Do things like this happen, as the panelists above said, because of pre-Islamic cultural hangovers? No, they happen because Islamic clerics worldwide have spoken approvingly of wife-beating. In 1984, Sheikh Yousef Qaradhawi, who is one of the most respected and influential Islamic clerics in the world, wrote: “If the husband senses that feelings of disobedience and rebelliousness are rising against him in his wife, he should try his best to rectify her attitude by kind words, gentle persuasion, and reasoning with her. If this is not helpful, he should sleep apart from her, trying to awaken her agreeable feminine nature so that serenity may be restored, and she may respond to him in a harmonious fashion. If this approach fails, it is permissible for him to beat her lightly with his hands, avoiding her face and other sensitive parts.” Even the prominent American Muslim leader Dr. Muzammil H. Siddiqi, former president of the Islamic Society of North America (ISNA), has said that “in some cases a husband may use some light disciplinary action in order to correct the moral infraction of his wife,” and has explicitly invoked Islam in support of this view: “The Koran is very clear on this issue.”
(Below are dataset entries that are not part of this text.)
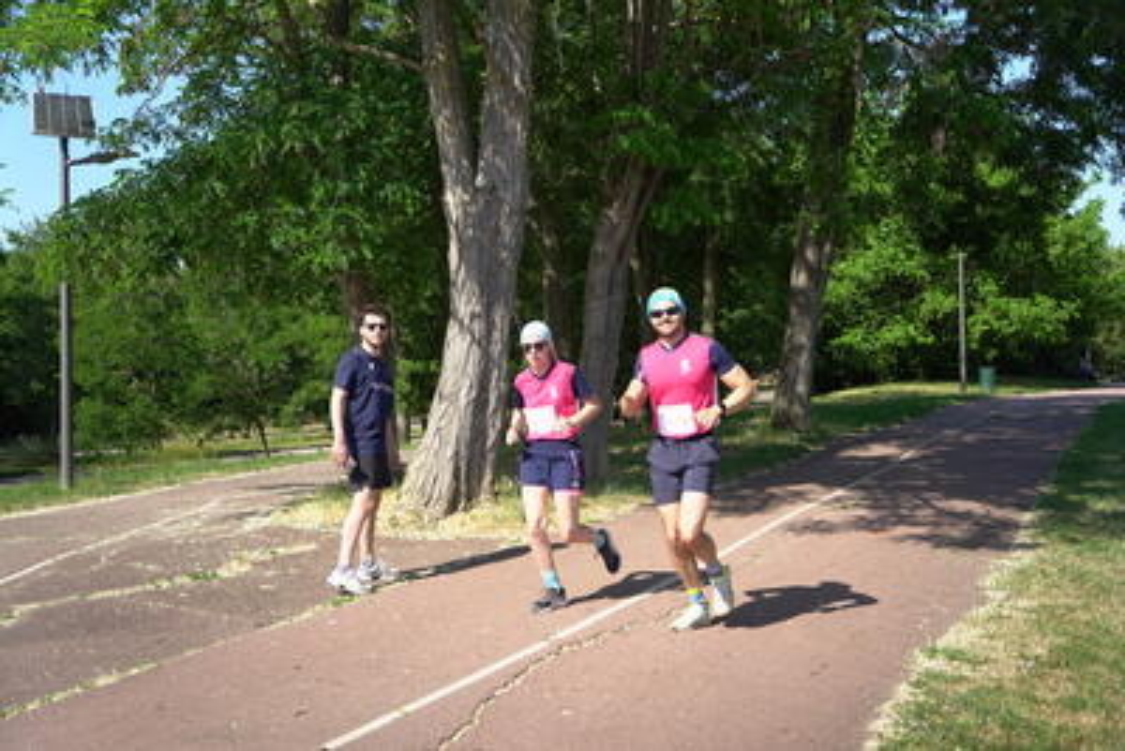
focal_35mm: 39
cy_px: 376
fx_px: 1210
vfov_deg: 34.5
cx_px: 562
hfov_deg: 49.9
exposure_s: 1/8000
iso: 640
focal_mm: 38.7
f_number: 2.8
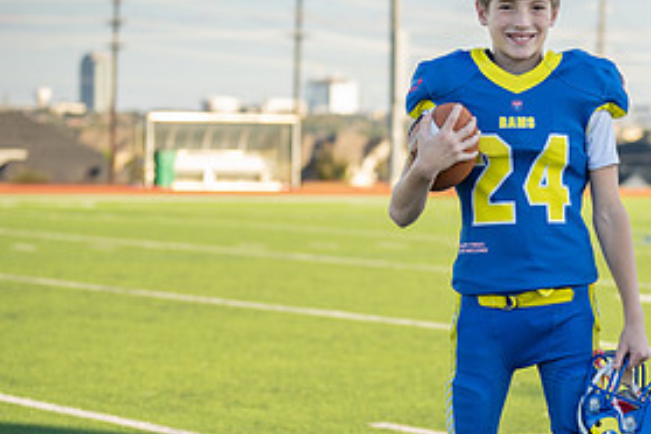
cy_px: 316
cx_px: 539
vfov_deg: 9.3
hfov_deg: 13.8
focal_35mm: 148
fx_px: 2676
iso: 100
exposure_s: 1/500
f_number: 2.8
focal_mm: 70
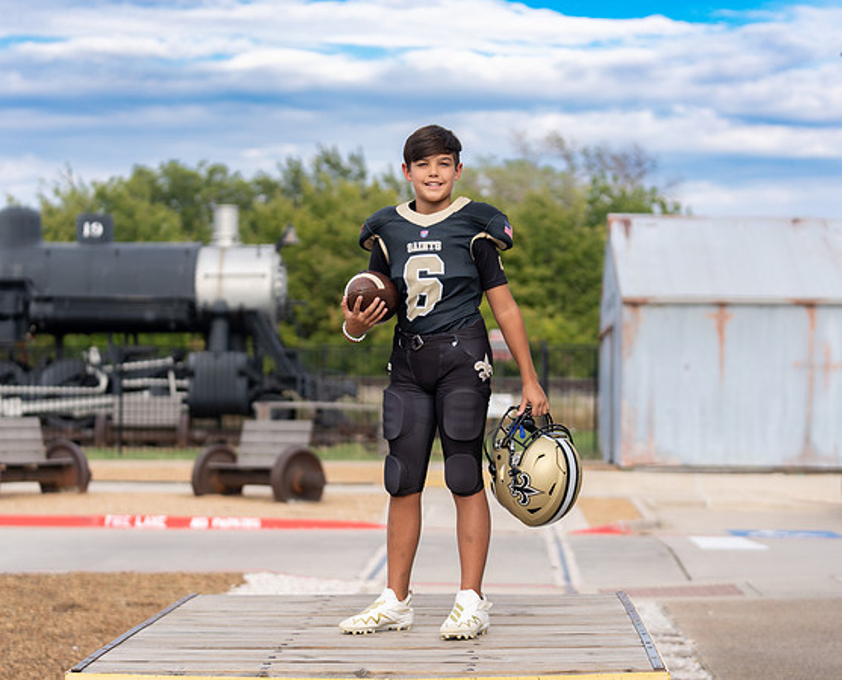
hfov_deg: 22.6
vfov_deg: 18.3
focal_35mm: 84
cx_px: 445
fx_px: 2110
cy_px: 339
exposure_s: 1/640
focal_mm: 70
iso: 100
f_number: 2.8
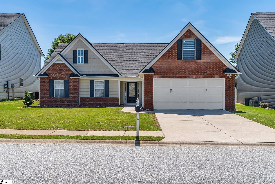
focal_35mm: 31
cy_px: 92
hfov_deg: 60.3
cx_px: 138
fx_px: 237
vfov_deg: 42.4
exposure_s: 1/640
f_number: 8
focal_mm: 31
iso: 400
Reporting on this, or on how women still suffer from these and other Islamic teachings, a matter of “ignorance.” In fact, paradoxically enough, it is Deiri and others like her who are spreading genuine ignorance by ignoring, denying, and downplaying all this. And indeed, ignorance allows one to retain power -- in light of that precise and apposite statement, it is important to ask: to what end is Deiri retailing these half-truths and distortions? What power are people who do this trying to retain? Will not the only ones who benefit from this ignorance be those who are oppressing women in the Islamic world?
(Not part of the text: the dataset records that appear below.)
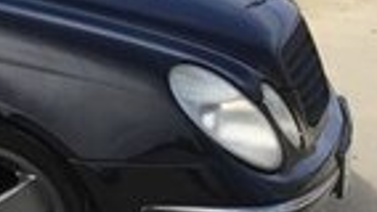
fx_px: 1470
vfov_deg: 8.2
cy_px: -38
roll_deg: -0.1
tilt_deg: -11.4
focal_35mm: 147
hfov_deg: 12.1
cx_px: -483
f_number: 2.2
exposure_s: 1/1364
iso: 32
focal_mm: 4.15
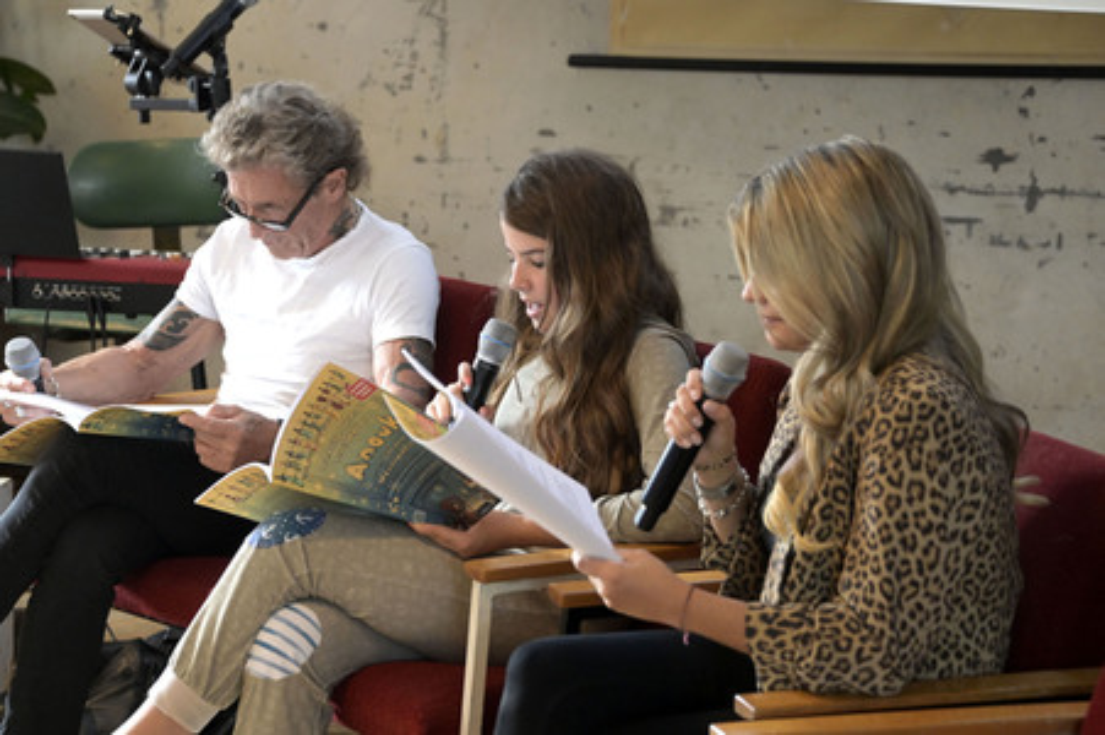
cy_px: 368
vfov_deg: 13.9
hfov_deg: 20.8
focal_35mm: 98
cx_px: 552
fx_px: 3006
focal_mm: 98
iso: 8000
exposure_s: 1/125
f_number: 5.3
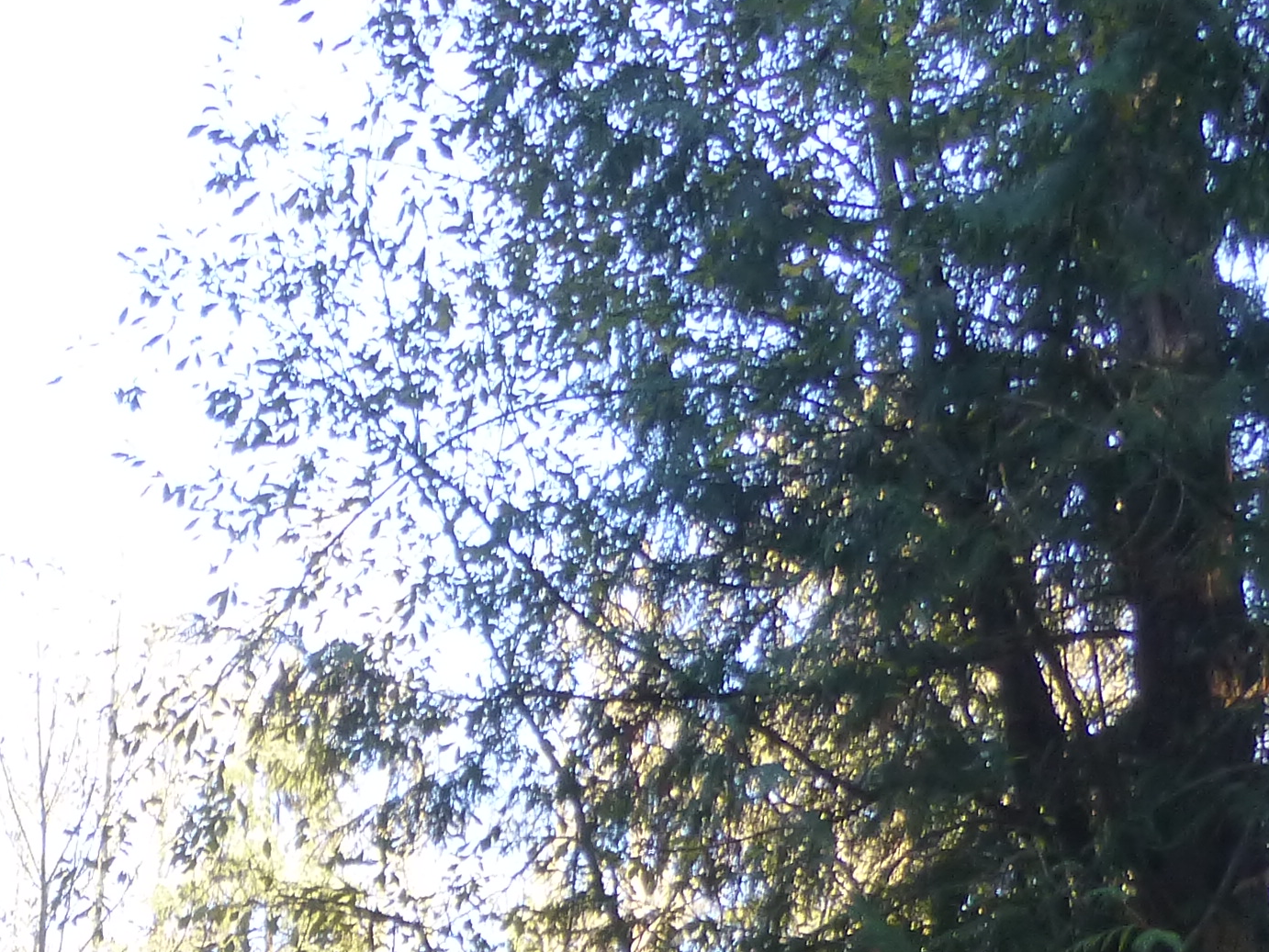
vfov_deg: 17.9
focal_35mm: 75
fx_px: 2750
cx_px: 36
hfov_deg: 24.9
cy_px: 1349
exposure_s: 1/80
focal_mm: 4.3
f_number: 3.3
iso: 160
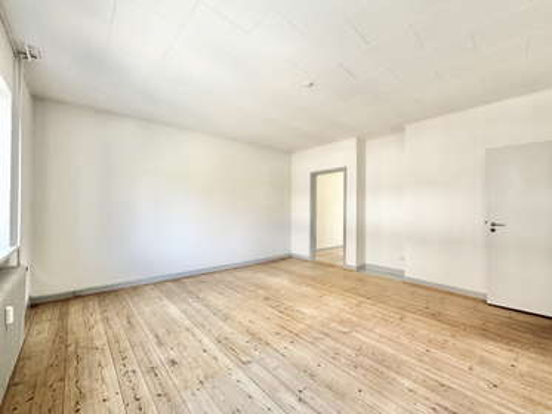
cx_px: 276
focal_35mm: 14
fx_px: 223
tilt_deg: -0.3
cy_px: 207
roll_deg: -0.1
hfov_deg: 102.0
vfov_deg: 85.7
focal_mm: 2.22
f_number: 2.2
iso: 125
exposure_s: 1/99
It is a mystery as to why Deiri would possibly want to help them – the Stockholm Syndrome comes to mind, but perhaps this is simply a matter of religious loyalty. If so, it is misplaced: the situation of women in Islam will not improve until Muslim women are willing to dare to speak about their plight, rather than to gloss over it and hope no one will notice. Perhaps in this they can follow the example of Muhammad’s wife Aisha, who once admonished him: “I have not seen any woman suffering as much as the believing women.”
That’s the first step toward ending that suffering.